Eu trabalho focado em grandes empresas há quatro anos e se olharmos para os grandes casos de sucesso na inovação, em todos eles, os líderes eram diferenciados. Onde as empresas sofrem é porque as lideranças não estão abertas a fazer diferente. Em qualquer esfera: associações, federações, lideranças de classe, se considerarmos o perfil histórico e o tempo médio das pessoas na liderança nestas instituições, vemos um continuísmo e dificilmente vamos encontrar ambiente para a evolução. Não estou falando de idade, mas sim da forma com que as instituições são lideradas, do modelo mental destes líderes.
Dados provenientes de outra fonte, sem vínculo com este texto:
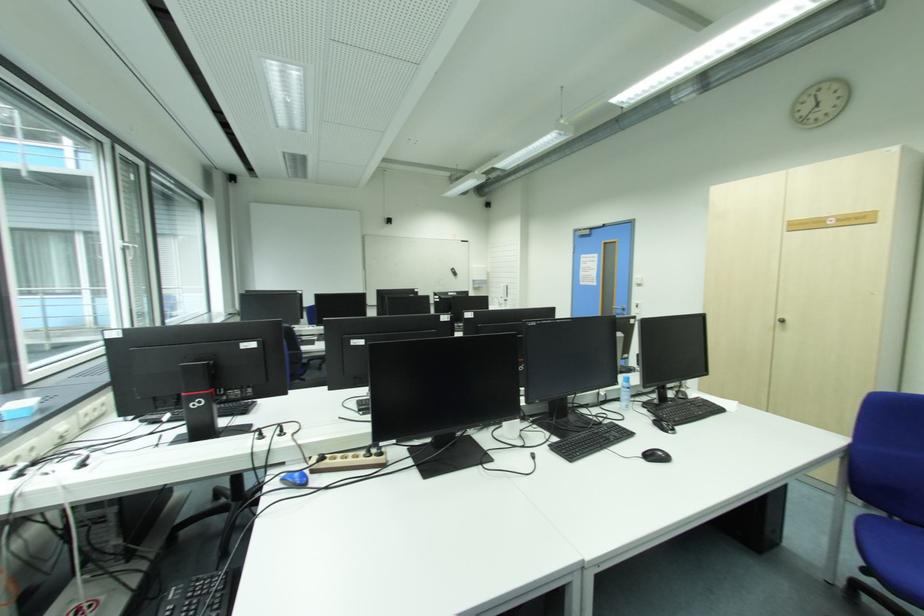
Find the location of a particular element. This screenshot has width=924, height=616. clear water bottle is located at coordinates (625, 392).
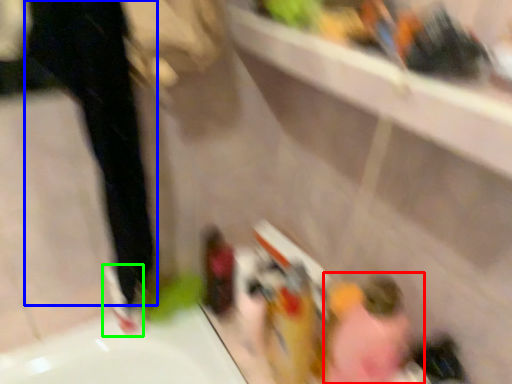
Question: Which object is the farthest from woman (highlighted by a red box)? Choose among these: pants (highlighted by a blue box) or shoe (highlighted by a green box).

Choices:
 (A) pants
 (B) shoe

Answer: (A)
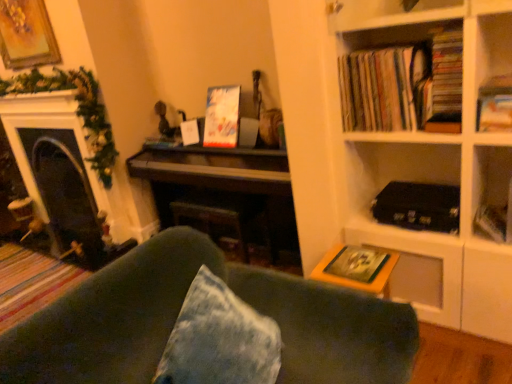
At what (x,y) coordinates should I click in order to perform the action: click on vacant area on top of hardcover book at upper right, which appears as the first book when viewed from the right (from a real-world perspective). Please return your answer as a coordinate pair (x, y). Looking at the image, I should click on (499, 82).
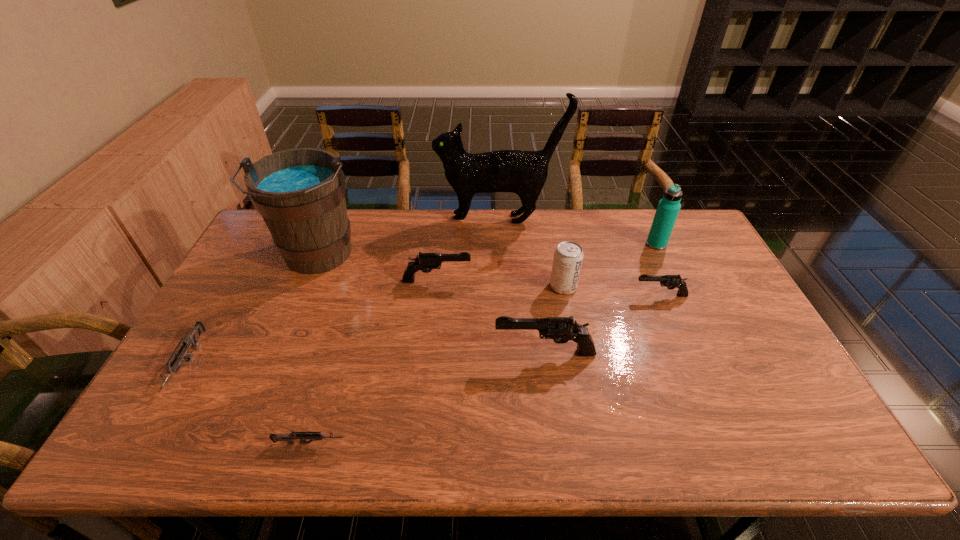
The width and height of the screenshot is (960, 540). I want to click on the third tallest gun, so click(x=671, y=282).

Where is `the smallest black gun`? the smallest black gun is located at coordinates (x=671, y=282).

Find the location of a particular element. The image size is (960, 540). the left grey gun is located at coordinates (192, 340).

Image resolution: width=960 pixels, height=540 pixels. What are the coordinates of `the leftmost object` in the screenshot? It's located at (192, 340).

Identify the location of the right grey gun. (314, 436).

This screenshot has height=540, width=960. In order to click on the second gun from left to right in this screenshot , I will do `click(314, 436)`.

Locate an element on the screen. Image resolution: width=960 pixels, height=540 pixels. free space located 0.370m on the face of the cat is located at coordinates (338, 219).

At what (x,y) coordinates should I click in order to perform the action: click on vacant space situated 0.210m on the face of the cat. Please return your answer as a coordinate pair (x, y). The width and height of the screenshot is (960, 540). Looking at the image, I should click on (381, 219).

At what (x,y) coordinates should I click in order to perform the action: click on vacant space positioned on the face of the cat. Please return your answer as a coordinate pair (x, y). The image size is (960, 540). Looking at the image, I should click on (335, 219).

Where is `vacant space situated with a handle on the side of the wine bucket`? vacant space situated with a handle on the side of the wine bucket is located at coordinates 283,340.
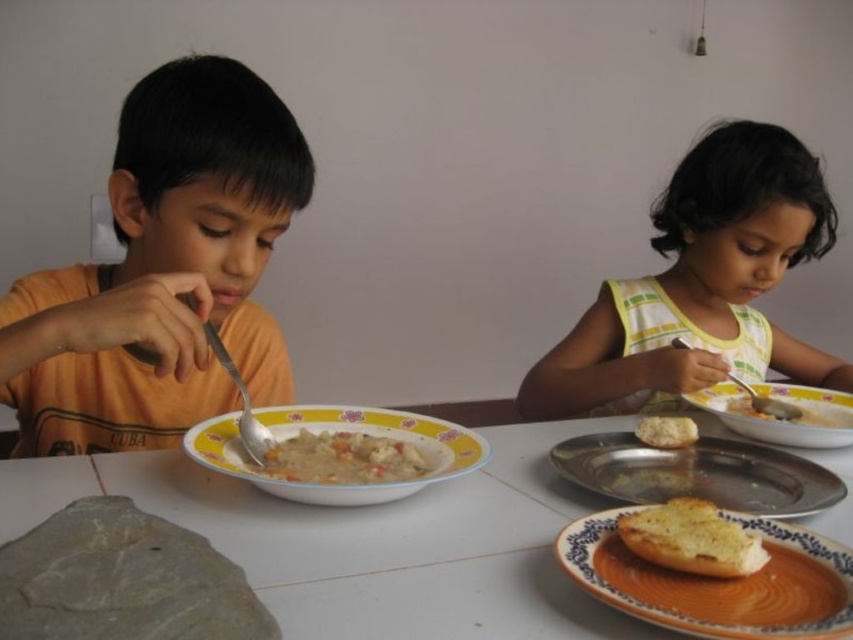
Locate an element on the screen. white glossy table at center is located at coordinates (372, 541).

Is white glossy table at center thinner than orange glazed plate at lower right?

No, white glossy table at center is not thinner than orange glazed plate at lower right.

Between point (488, 532) and point (740, 625), which one is positioned behind?

Point (488, 532)

Find the location of a particular element. This screenshot has height=640, width=853. white glossy table at center is located at coordinates (372, 541).

Can you confirm if yellow printed fabric at upper right is shorter than white bread at right?

In fact, yellow printed fabric at upper right may be taller than white bread at right.

Is point (744, 145) positioned in front of point (843, 396)?

No, it is behind (843, 396).

At what (x,y) coordinates should I click in order to perform the action: click on yellow printed fabric at upper right. Please return your answer as a coordinate pair (x, y). The image size is (853, 640). Looking at the image, I should click on (701, 284).

Can you confirm if orange glazed plate at lower right is thinner than matte ceramic bowl at lower right?

Yes, orange glazed plate at lower right is thinner than matte ceramic bowl at lower right.

Who is more forward, (793, 616) or (750, 433)?

Point (793, 616) is in front.

Measure the distance between orange glazed plate at lower right and camera.

orange glazed plate at lower right and camera are 16.93 inches apart.

You are a GUI agent. You are given a task and a screenshot of the screen. Output one action in this format:
    pyautogui.click(x=<x>, y=<y>)
    Task: Click on the orange glazed plate at lower right
    
    Given the screenshot: What is the action you would take?
    pyautogui.click(x=718, y=582)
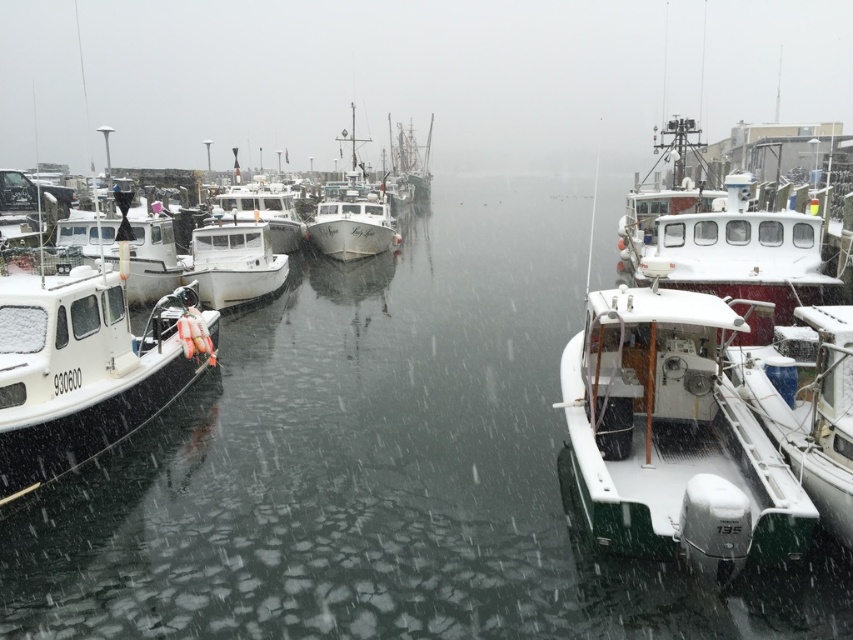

As lideranças são responsáveis por essa transformação. Onde estão estes líderes? Como estão sendo formados? Onde estão tendo oportunidade de desenvolver? Precisamos descobrir e colocá-los no palco, ter novas ideias e continuar evoluindo. Nós vamos transformar o mundo quando novas cabeças sentarem nas cadeiras de decisão de grandes instituições. Enquanto o processo ainda for político ou enquanto essas organizações não oxigenarem sua forma de pensar seus processos, produtos ou serviços, é pouco provável que surjam novos bons líderes, logo a evolução tende a ser mais lenta.